Schon während des Fluges nach Spanien äußerte sich Leo humorvoll zur Bekanntheit des Sängers. Der 70-jährige Amerikaner antwortete auf die Frage, wen die Madrilenen bevorzugt sehen würden – den Papst oder Bad Bunny – mit den Worten: «Ich glaube, viele werden zu Bad Bunny gehen.» Gleichzeitig bekundete er seine Zuversicht, dass auch seine eigenen Termine in Madrid, Barcelona sowie auf den Kanaren von vielen Gläubigen wahrgenommen würden.

Bad Bunny

Bad Bunny ist kein Freud der Politik von US-Präsident Donald Trump. (Archivfoto)

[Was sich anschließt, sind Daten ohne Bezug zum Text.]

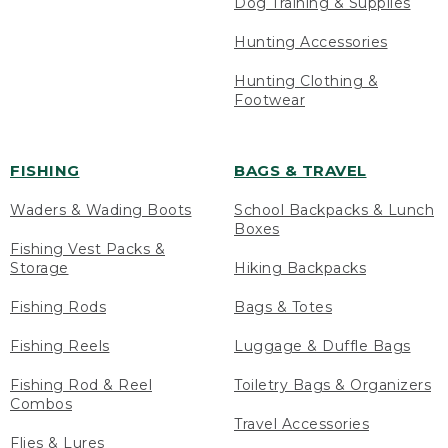
Dog Training & Supplies
Hunting Accessories
Hunting Clothing &
Footwear
FISHING
BAGS & TRAVEL
Waders & Wading Boots
School Backpacks & Lunch
Boxes
Fishing Vest Packs &
Storage
Hiking Backpacks
Fishing Rods
Bags & Totes
Fishing Reels
Luggage & Duffle Bags
Fishing Rod & Reel
Toiletry Bags & Organizers
Combos
Travel Accessories
Flies & Lures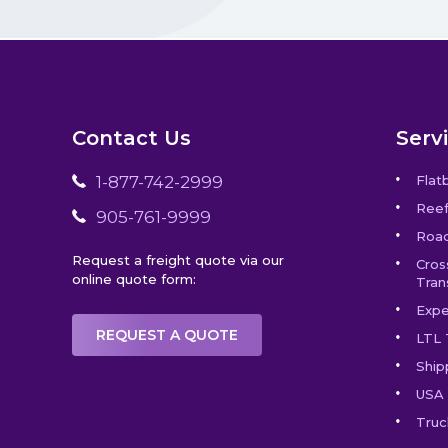
Contact Us
Serv
1-877-742-2999
Flat
Reef
905-761-9999
Road
Request a freight quote via our
Cros
online quote form:
Tran
Expe
REQUEST A QUOTE
LTL 
Ship
USA 
Truc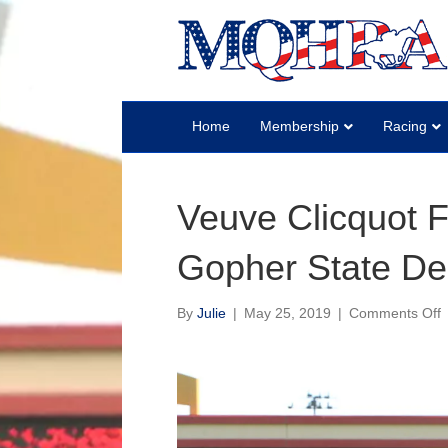
Home
Membership
Racing
Veuve Clicquot Fa
Gopher State De
o
By
Julie
|
May 25, 2019
|
Comments Off
V
C
F
Q
t
G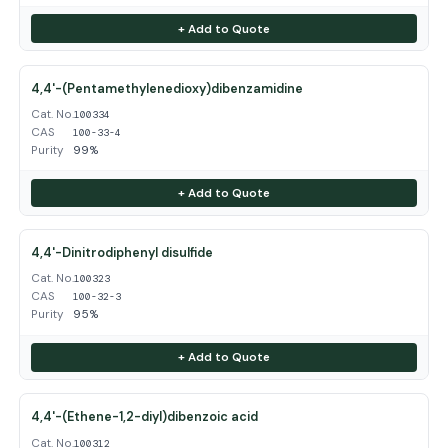
+ Add to Quote
4,4'-(Pentamethylenedioxy)dibenzamidine
Cat. No.
100334
CAS
100-33-4
Purity
99%
+ Add to Quote
4,4'-Dinitrodiphenyl disulfide
Cat. No.
100323
CAS
100-32-3
Purity
95%
+ Add to Quote
4,4'-(Ethene-1,2-diyl)dibenzoic acid
Cat. No.
100312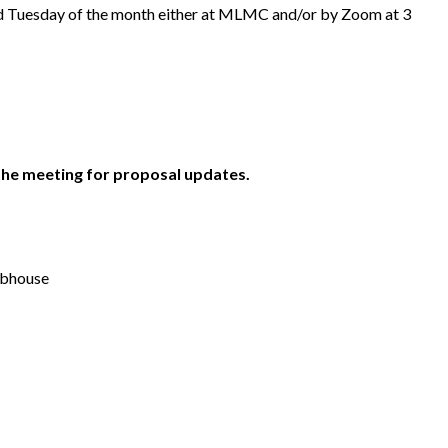
d Tuesday of the month either at MLMC and/or by Zoom at 3
the meeting for proposal updates.
ubhouse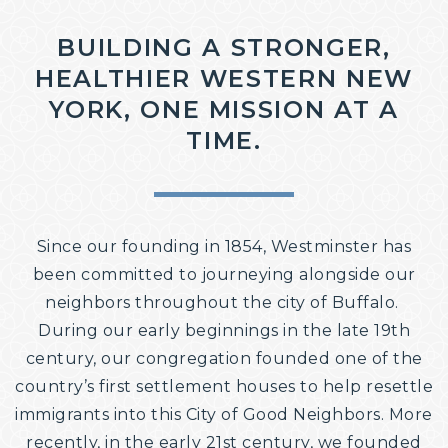
COMMUNITY ENGAGEMENT
BUILDING A STRONGER,
HEALTHIER WESTERN NEW
YORK, ONE MISSION AT A
TIME.
Since our founding in 1854, Westminster has
been committed to journeying alongside our
neighbors throughout the city of Buffalo. ​
During our early beginnings in the late 19th
century, our congregation founded one of the
country’s first settlement houses to help resettle
immigrants into this City of Good Neighbors. More
recently, in the early 21st century, we founded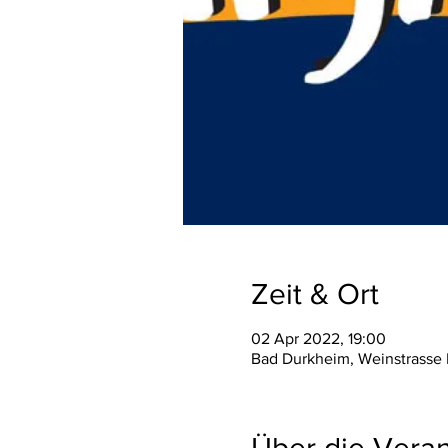
Zeit & Ort
02 Apr 2022, 19:00
Bad Durkheim, Weinstrasse
Über die Veran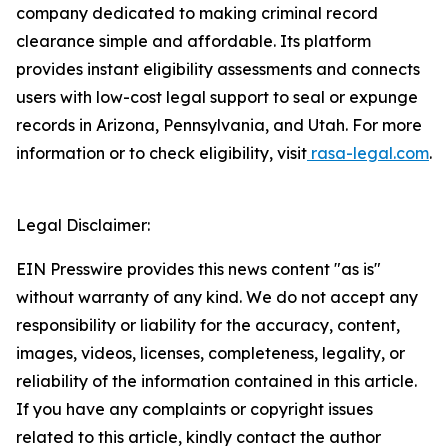
company dedicated to making criminal record
clearance simple and affordable. Its platform
provides instant eligibility assessments and connects
users with low-cost legal support to seal or expunge
records in Arizona, Pennsylvania, and Utah. For more
information or to check eligibility, visit
rasa-legal.com
.
Legal Disclaimer:
EIN Presswire provides this news content "as is"
without warranty of any kind. We do not accept any
responsibility or liability for the accuracy, content,
images, videos, licenses, completeness, legality, or
reliability of the information contained in this article.
If you have any complaints or copyright issues
related to this article, kindly contact the author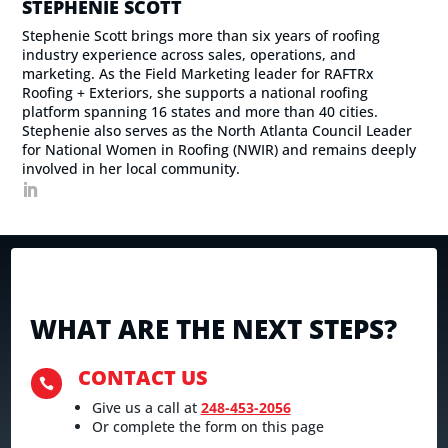
STEPHENIE SCOTT
Stephenie Scott brings more than six years of roofing
industry experience across sales, operations, and
marketing. As the Field Marketing leader for RAFTRx
Roofing + Exteriors, she supports a national roofing
platform spanning 16 states and more than 40 cities.
Stephenie also serves as the North Atlanta Council Leader
for National Women in Roofing (NWIR) and remains deeply
involved in her local community.
WHAT ARE THE NEXT STEPS?
CONTACT US

Give us a call at
248-453-2056
Or complete the form on this page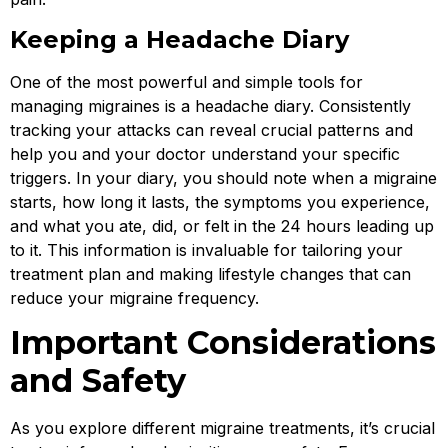
Keeping a Headache Diary
One of the most powerful and simple tools for
managing migraines is a headache diary. Consistently
tracking your attacks can reveal crucial patterns and
help you and your doctor understand your specific
triggers. In your diary, you should note when a migraine
starts, how long it lasts, the symptoms you experience,
and what you ate, did, or felt in the 24 hours leading up
to it. This information is invaluable for tailoring your
treatment plan and making lifestyle changes that can
reduce your migraine frequency.
Important Considerations
and Safety
As you explore different migraine treatments, it’s crucial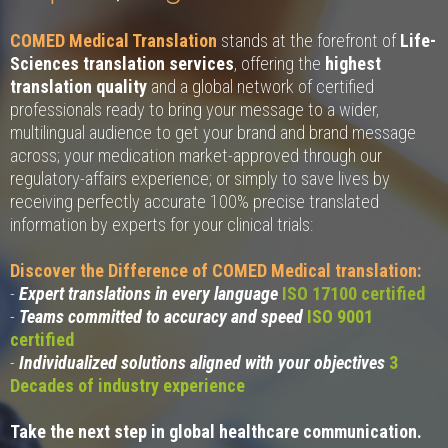
COMED Medical Translation
stands at the forefront of
Life-
Sciences translation services
, offering the
highest
translation quality
and a global network of certified
professionals ready to bring your message to a wider,
multilingual audience to get your brand and brand message
across; your medication market-approved through our
regulatory-affairs experience; or simply to save lives by
receiving perfectly accurate 100% precise translated
information by experts for your clinical trials:
Discover the Difference of COMED Medical translation:
-
Expert translations in every language
ISO 17100 certified
-
Teams committed to accuracy and speed
ISO 9001
certified
-
Individualized solutions aligned with your objectives
3
Decades of industry experience
Take the next step in global healthcare communication.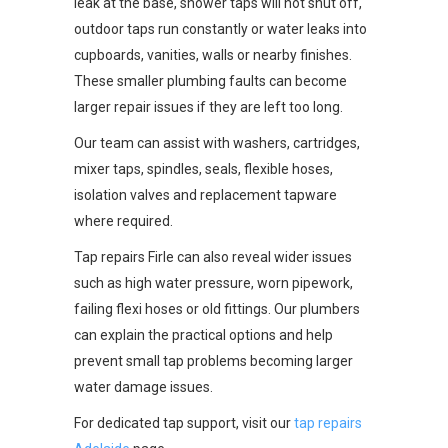
leak at the base, shower taps will not shut off,
outdoor taps run constantly or water leaks into
cupboards, vanities, walls or nearby finishes.
These smaller plumbing faults can become
larger repair issues if they are left too long.
Our team can assist with washers, cartridges,
mixer taps, spindles, seals, flexible hoses,
isolation valves and replacement tapware
where required.
Tap repairs Firle can also reveal wider issues
such as high water pressure, worn pipework,
failing flexi hoses or old fittings. Our plumbers
can explain the practical options and help
prevent small tap problems becoming larger
water damage issues.
For dedicated tap support, visit our
tap repairs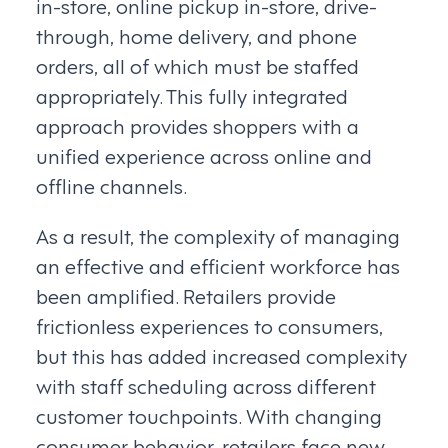
in-store, online pickup in-store, drive-
through, home delivery, and phone
orders, all of which must be staffed
appropriately. This fully integrated
approach provides shoppers with a
unified experience across online and
offline channels.
As a result, the complexity of managing
an effective and efficient workforce has
been amplified. Retailers provide
frictionless experiences to consumers,
but this has added increased complexity
with staff scheduling across different
customer touchpoints. With changing
consumer behavior, retailers face new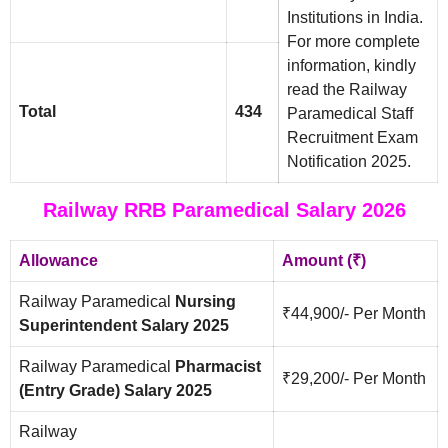
Institutions in India.
For more complete
information, kindly
read the Railway
Total
434
Paramedical Staff
Recruitment Exam
Notification 2025.
Railway RRB Paramedical Salary 2026
Allowance
Amount (₹)
Railway Paramedical
Nursing
₹44,900/- Per Month
Superintendent Salary 2025
Railway Paramedical
Pharmacist
₹29,200/- Per Month
(Entry Grade) Salary 2025
Railway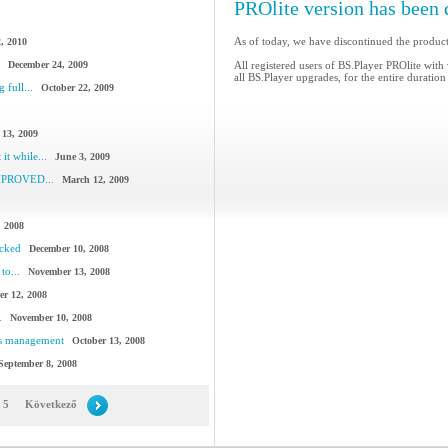
PROlite version has been 
As of today, we have discontinued the product
, 2010
December 24, 2009
All registered users of BS.Player PROlite with 
all BS.Player upgrades, for the entire duration 
 full...
October 22, 2009
 13, 2009
it while...
June 3, 2009
IMPROVED...
March 12, 2009
, 2008
acked
December 10, 2008
to...
November 13, 2008
r 12, 2008
.
November 10, 2008
cs management
October 13, 2008
September 8, 2008
|
5
Következő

Bad Bunny, der zu den gegenwärtig erfolgreichsten und populärsten Musikern auf globaler Ebene zählt, erzeugt ebenfalls mit politischen Äußerungen Aufmerksamkeit. Der Gewinner eines Grammy-Awards, bekannt für seine kritische Haltung gegenüber der strikten Abschiebungspolitik der amerikanischen Regierung, verwendete seine Performance bei der Halbzeitshow des Super Bowl Anfang Februar in Santa Clara, Kalifornien, um auf die Themen Migration und Zusammenhalt aufmerksam zu machen. Eine scharfe Kritik an der komplett auf Spanisch vorgetragenen Darbietung kam im Anschluss von US-Präsident Donald Trump. Er bezeichnete sie als eine der miserabelsten Halbzeitshows, welche er jemals erlebt habe, und beanstandete, dass kein Wort zu verstehen gewesen sei. (dpa/red)

Dieser Inhalt wurde mit Hilfe von KI erstellt.